Landak – Kantor Wilayah Kementerian Hukum Kalimantan Barat terus memperkuat perluasan akses keadilan bagi masyarakat desa melalui kegiatan Pembinaan dan Pendampingan Aktualisasi Paralegal Pos Bantuan Hukum Desa/Kelurahan di Kabupaten Landak, yang dilaksanakan pada 8–10 Februari 2026 bertempat di Ruang Rapat Wakil Bupati Kabupaten Landak.
Kegiatan ini menjadi langkah strategis dalam mendorong optimalisasi peran paralegal, aparatur desa, serta kelompok Keluarga Sadar Hukum (Kadarkum) sebagai garda terdepan penyelesaian permasalahan hukum masyarakat secara nonlitigasi.
Pelaksanaan kegiatan diawali dengan koordinasi bersama Pemerintah Kabupaten Landak guna menyamakan persepsi terkait kebijakan, arah pembentukan, serta penguatan fungsi Pos Bantuan Hukum Desa/Kelurahan. Selanjutnya, tim Kanwil memberikan sosialisasi kebijakan dan regulasi, pendampingan teknis pembentukan Posbankum, hingga penguatan kapasitas paralegal dalam pemberian layanan informasi hukum, konsultasi, musyawarah, dan mediasi.

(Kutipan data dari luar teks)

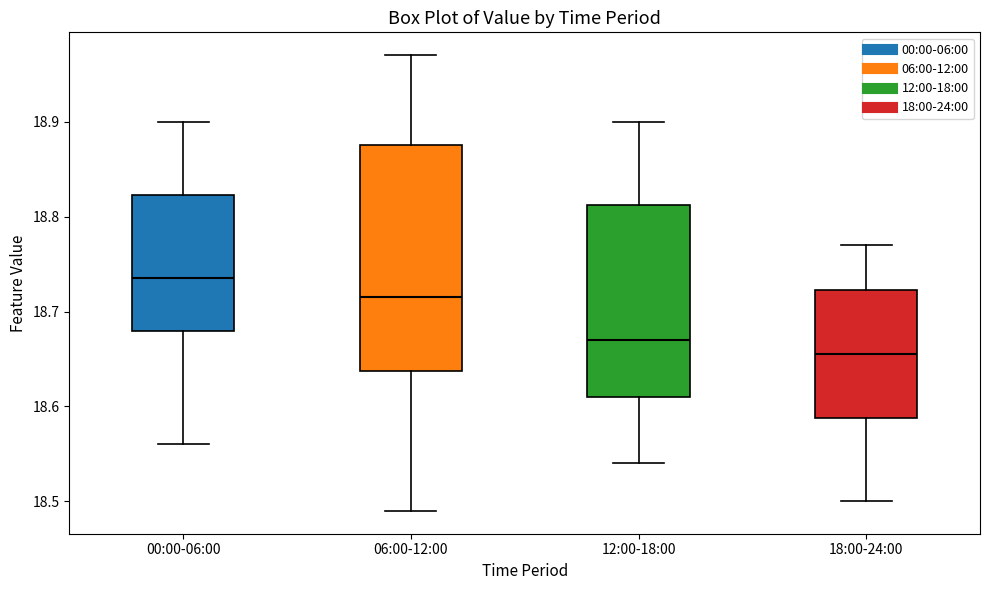

Reading left to right, transcribe this box plot: for each box, give where its median line is, the range the box spans, and where its two whiskers end, as read against the y-axis. The values are not printed on the chart, so give them approximately, as read against the axis.

00:00-06:00: median 18.74, box 18.68 to 18.82, whiskers 18.56 to 18.90
06:00-12:00: median 18.72, box 18.64 to 18.88, whiskers 18.49 to 18.97
12:00-18:00: median 18.67, box 18.61 to 18.81, whiskers 18.54 to 18.90
18:00-24:00: median 18.66, box 18.59 to 18.72, whiskers 18.50 to 18.77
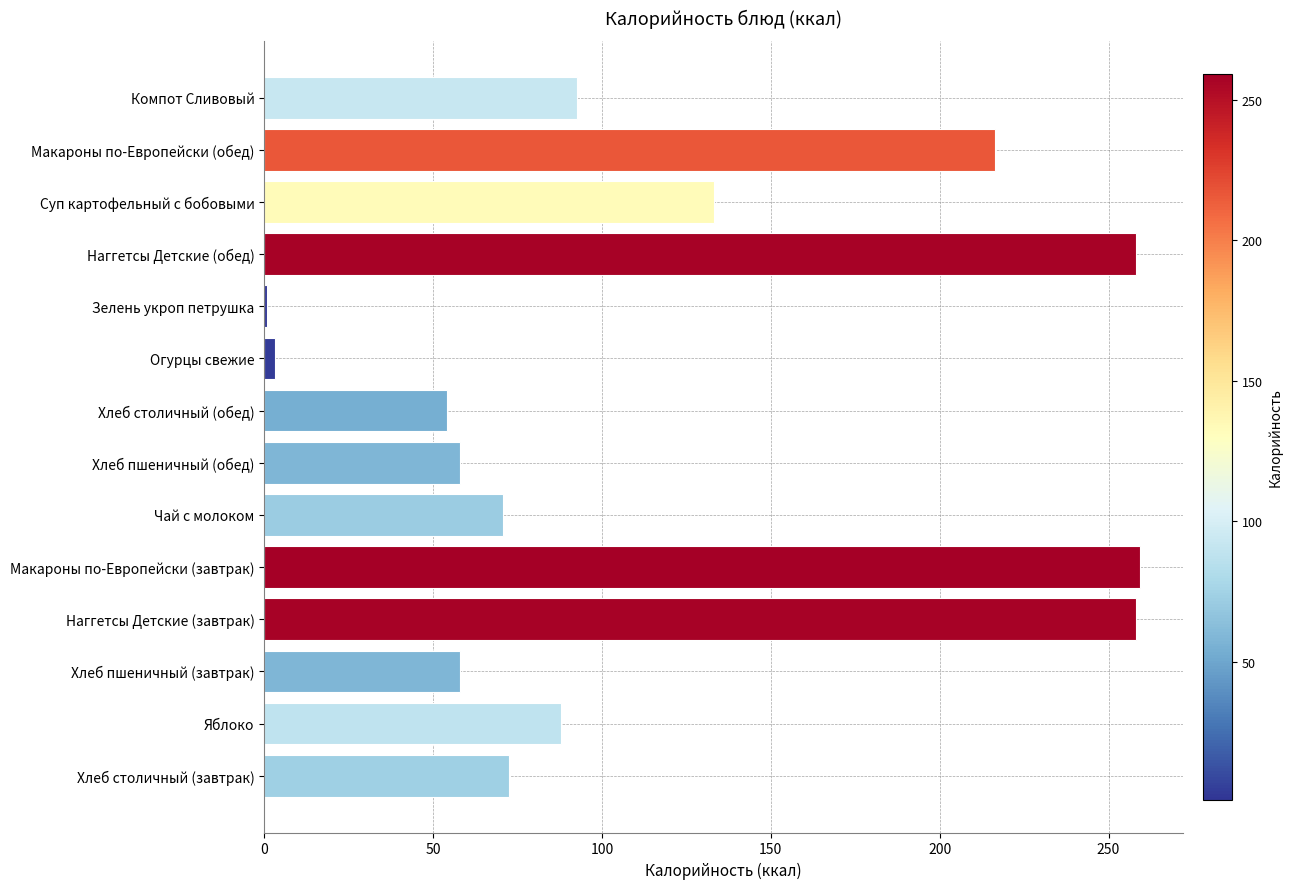

What is the maximum value shown in the chart?

259.2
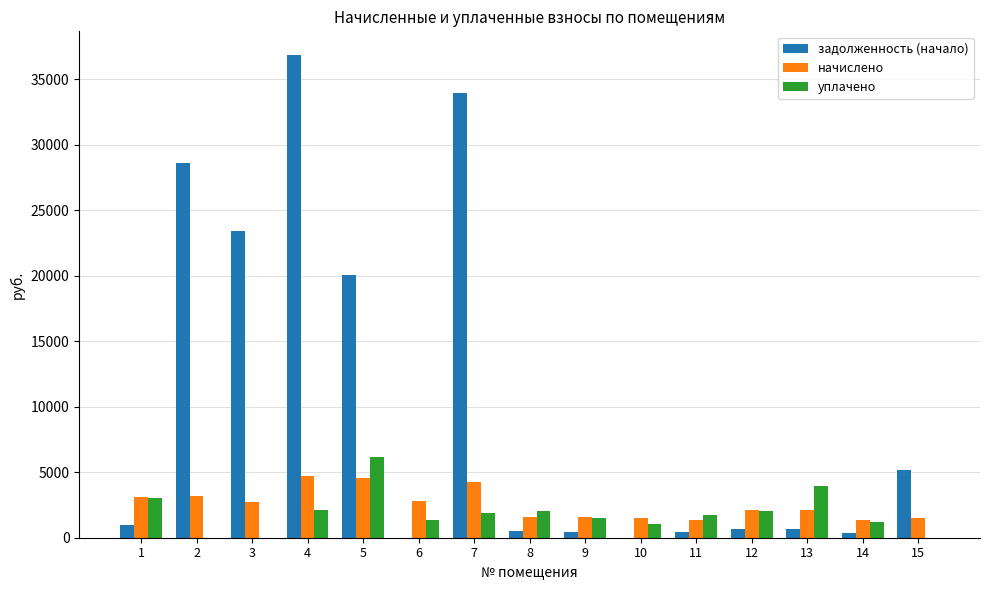

How many values in the уплачено series exceed 1729?

8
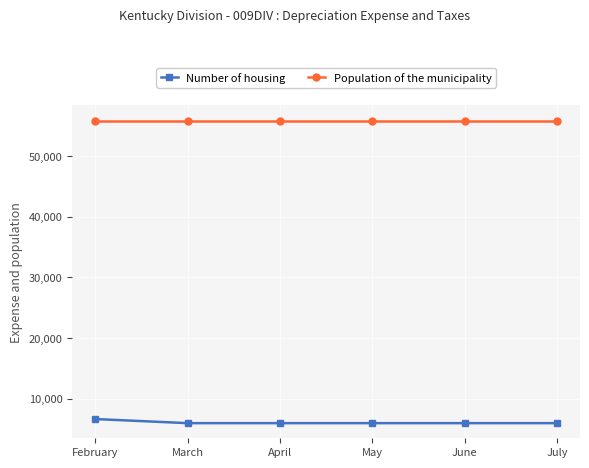

List the series in order of their peak value, lowest first.

Number of housing, Population of the municipality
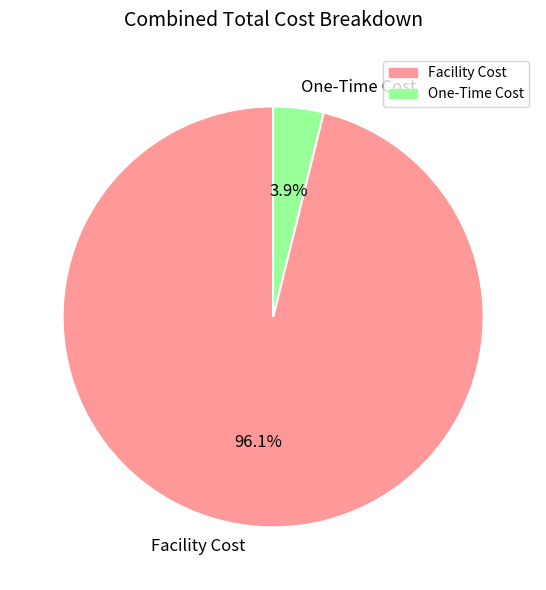

What portion of the pie excludes One-Time Cost?

96.1%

Pendampingan aktualisasi juga dilakukan secara langsung kepada paralegal agar pemahaman yang diperoleh tidak hanya bersifat teoritis, tetapi dapat diterapkan secara nyata di lapangan, termasuk pemahaman batas kewenangan, etika pendampingan, serta mekanisme rujukan perkara kepada advokat atau organisasi bantuan hukum.
Kegiatan ini dihadiri oleh berbagai unsur pemerintah daerah dan pemangku kepentingan, yaitu:
Sekretaris Daerah Kabupaten Landak, Heri Adiwijaya, Asisten Pemerintahan dan Kesejahteraan Rakyat, Benipiator, Kepala Bagian Hukum, Agnes, Ketua LBH Sabaka, Ramlan, Para Kepala Desa se-Kecamatan Ngabang, Kabupaten Landak, Paralegal wilayah Kecamatan Ngabang, Penyuluh Hukum Ahli Madya Kanwil Kemenkum Kalbar, Sri Ayu Septinawati, Penyuluh Hukum Ahli Pertama, Julmiati, Pranata Komputer Ahli Pertama, Haris Fadillah, Pengolah Data dan Informasi, Lasty Anugrah Putri.

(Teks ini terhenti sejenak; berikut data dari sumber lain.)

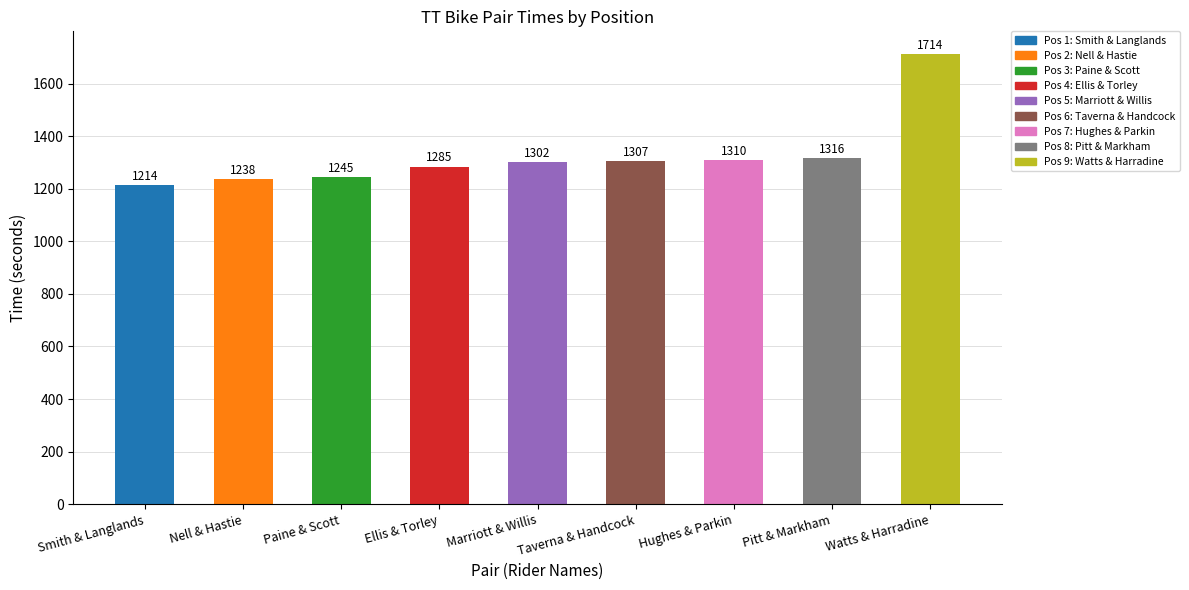

What is the smallest value displayed?

1214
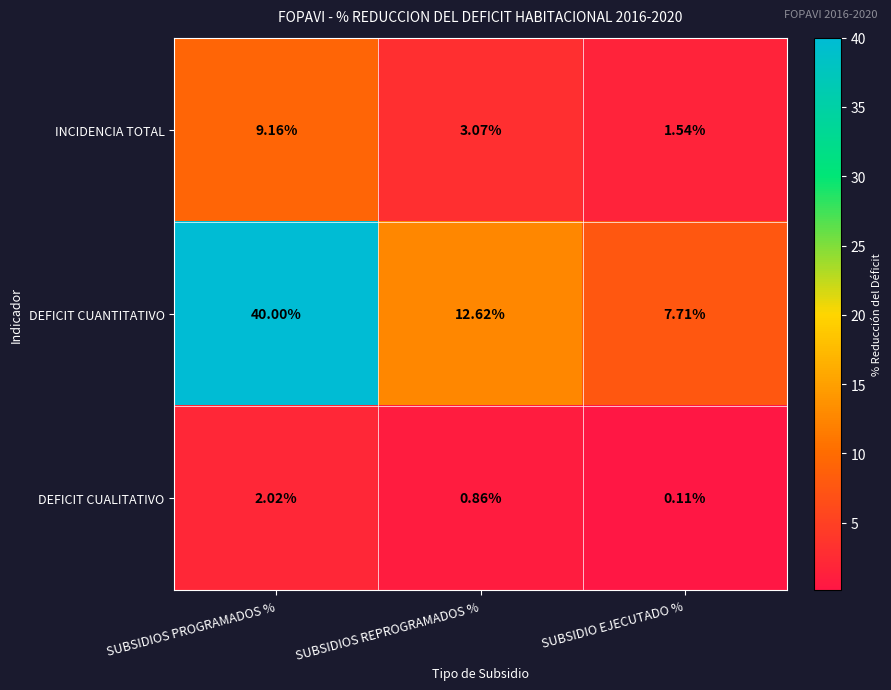

What is the maximum value shown in the chart?

40.0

Melalui sesi diskusi dan tanya jawab, berbagai kendala serta kebutuhan daerah dalam pembentukan dan pelaksanaan Posbankum turut diidentifikasi sebagai bahan evaluasi bersama.
Kepala Kantor Wilayah Kementerian Hukum Kalimantan Barat, Jonny Pesta Simamora, menegaskan bahwa Posbankum Desa/Kelurahan merupakan instrumen penting dalam menghadirkan negara lebih dekat dengan masyarakat.
“Paralegal dan aparatur desa adalah ujung tombak pelayanan hukum di tingkat akar rumput. Melalui pembinaan dan pendampingan ini, kami ingin memastikan masyarakat desa mendapatkan akses keadilan secara cepat, sederhana, dan berkeadilan tanpa harus selalu menempuh jalur litigasi. Pos Bantuan Hukum Desa harus benar-benar hidup dan dirasakan manfaatnya oleh masyarakat,” tegas Jonny.
Sebagai tindak lanjut, Kanwil Kemenkum Kalbar akan melakukan koordinasi lanjutan bersama Pemerintah Kabupaten Landak serta melaksanakan pembinaan dan pemantauan berkelanjutan, baik secara langsung maupun hybrid, guna memastikan Pos Bantuan Hukum Desa/Kelurahan berjalan optimal.
Dengan penguatan kapasitas paralegal dan sinergi pemerintah daerah, diharapkan Posbankum Desa/Kelurahan mampu menjadi solusi efektif dalam penyelesaian permasalahan hukum masyarakat sekaligus memperluas budaya sadar hukum di Kabupaten Landak. (Humas).